Brater, who interacted with Miller on a number of occasions while he was still alive, will be delivering the centennial’s keynote address on Oct. 14. “We enjoyed a relaxed relationship,” says Brater. Like Miller, he’s an alumnus of Abraham Lincoln High School in New York, and Miller once worked in the same Navy yard as Brater’s father.
“I’m going to talk about the situation of Miller productions today and where they’re likely to go in the future, keeping in mind the input a whole series of imaginative directors today,” Brater says of his keynote, invoking Simon McBurney and Ivo van Hove, the Belgian director whose acclaimed Old Vic production of A View from the Bridge makes its Broadway debut later this month.
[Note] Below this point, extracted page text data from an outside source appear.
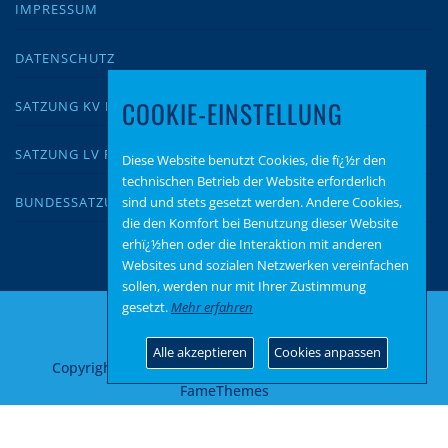
IMPRESSUM
DATENSCHUTZ
COOKIE-EINSTELLUNG
SATZUNG KV KUSEL
SATZUNG LV RLP
Diese Website benutzt Cookies, die fï¿½r den
technischen Betrieb der Website erforderlich
sind und stets gesetzt werden. Andere Cookies,
BUNDESSATZUNG
die den Komfort bei Benutzung dieser Website
erhï¿½hen oder die Interaktion mit anderen
Websites und sozialen Netzwerken vereinfachen
sollen, werden nur mit Ihrer Zustimmung
gesetzt.
Mehr erfahren
Alle akzeptieren
Cookies anpassen
Copyright © 2026 AfD Kusel
–
OnePress
Theme von
FameThemes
Though Miller’s plays are usually taught alongside the historical contexts in which they were written—we likely have Miller and his Crucible to thank for our popular conception of the McCarthy trials as “witch hunts”—Brater is keen to point out the currency of Miller’s plays in the 21st century.
“When you think of something like View from the Bridge, which is about illegal immigration, what could be more in today’s news than that?” he says. “Or you think of All My Sons, which is about corporate cheating, and then you read in the newspaper about Volkswagen…He puts his finger right on the issues that continue to circulate in our democracy today.”
Nor has the interpretation of Miller’s female characters remained unaffected by shifting values. “For a long time, Miller had been seen as this sort of ‘macho’ dramatist,” says Brater. “But in the way the plays were being performed during his later years, Miller began to recognize the strengths of these female characters—Kate Keller [in All My Sons], and Ann [Deever], and Linda Loman—and see that he had written these very, very strong women.”
Wendy C. Goldberg, artistic director of the National Playwrights Conference at Connecticut’s Eugene O’Neill Theater Center, agrees. “The women in his works are some of the strongest women ever written,” she says. “Kate Keller is given the last lines of this play—like a great Shakespeare play, the final speaker is assumed to be the one who will be the successor, and indeed in this domestic world it remains true.”
Goldberg, who left Ann Arbor in 1995 with a dual degree in theatre and comparative literature, returned this fall to direct the university’s first production of All My Sons (Oct. 8–18), which coincides with the centennial celebration. “As [Miller] himself has put it, ‘There were far more important things to do in the world’ than write plays—but this play, influenced in a profound way by the Greeks and Ibsen, was successful, and allowed Miller to go on and write some of the most important plays of the 20th century,” she says. “To direct Miller in the only theatre in the world named after Miller, at a place that has shared this meaning for both of us…is a gift I will always treasure.”
In the years before commercial air travel and superhighways, writes Brater in Arthur Miller’s America, “it took a long time [for Miller] to get from New York to southeastern Michigan. But once he arrived in Ann Arbor after a circuitous bus ride and a hitchhike, he said, quite simply, ‘I felt at home.’”
And were the playwright to return this weekend—perhaps as one of the countless Michigan alumni who will throng its campus for its homecoming celebrations—it’s difficult to imagine that he’d feel anything but.